- Shukla in 2024
- Born: 6 July 2010 (age 15) Nashik, Maharashtra, India
- Parents: Nitin Shukla (father); Meenal Shukla (mother);

= Aaryan Nitin Shukla =

Indian mental calculator

Aaryan Shukla (born 6 July 2010) is one of the leading mental calculator representing India in the international competitions. He is practicing Mental Math and Calculation since the age of 6 years.

Aaryan has won the Mental Calculation World Cup in 2022 in Germany at the age of 12. Aaryan successfully defended his title in 2024 by winning Mental Calculation World Cup for the 2nd time. He has also won many international titles in the past and created multiple world records including 9 Guinness World Records (GWR) in various disciplines of mental calculation.

Aaryan is board member of the Global Mental Calculators Association.
== Career ==
Shukla won the 2022 Mental Calculation World Cup at the age of 12 years old, setting event records in multiplication and square roots in the process. Additionally, during the record attempts portion of the event, he broke the organizer's record for division and multiplied two 20-digit numbers together in 1 minute and 45 seconds.

Shukla returned to the Mental Calculation World Cup in 2024, winning the event for a second consecutive time, while winning all five categories and scoring more points per category than any prior competitor. Additionally, he set the following records during the event:

1. Mental Calculation World Cup calendar date record (answered all 100 dates given correctly in 1 minute)
2. Mental Calculation World Cup multiplication record (breaking his prior record)
3. Mental Calculation World Cup square roots record (breaking his prior record) (answered all 90 problems given with 86 correct and 4 incorrect)
4. World record for addition (addition of 10 10-digit numbers, with an average time of 7.808 seconds over 10 questions)
5. World record for square roots (square root of 6-digit numbers to 8 significant digits, with an average time 33.78 seconds over 10 questions)

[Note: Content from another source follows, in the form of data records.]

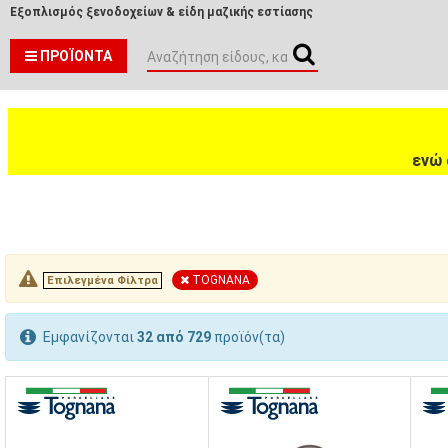
Εξοπλισμός ξενοδοχείων & είδη μαζικής εστίασης
ΠΡΟΪΌΝΤΑ
ενώ 
TOGNANA
Επιλεγμένα Φίλτρα
Εμφανίζονται
32 από 729
προϊόν(τα)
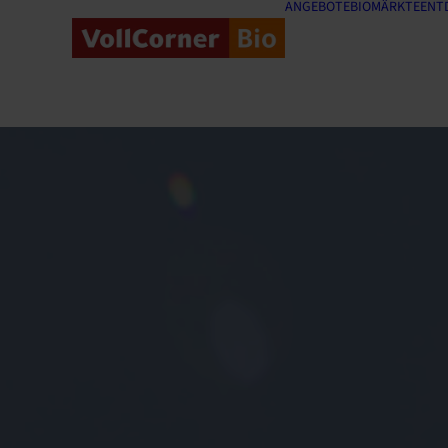
ANGEBOTE
BIOMÄRKTE
ENT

Shukla also became the youngest winner at the Mind Sport Olympiad Mental Calculation World Championship in 2021, before finishing as runner-up twice. He also finished as runner-up in Season 1 of Calculation League.

In 2023 and 2024, Shukla gave televised Flash Anzan performances in Russia and Italy, the latter earning him a Guinness World Record in addition.

In late 2024, Shukla set six new Guinness World records in a single day – three related to Flash Anzan, two related to multiplication, and one related to division – in a showcase event in Dubai.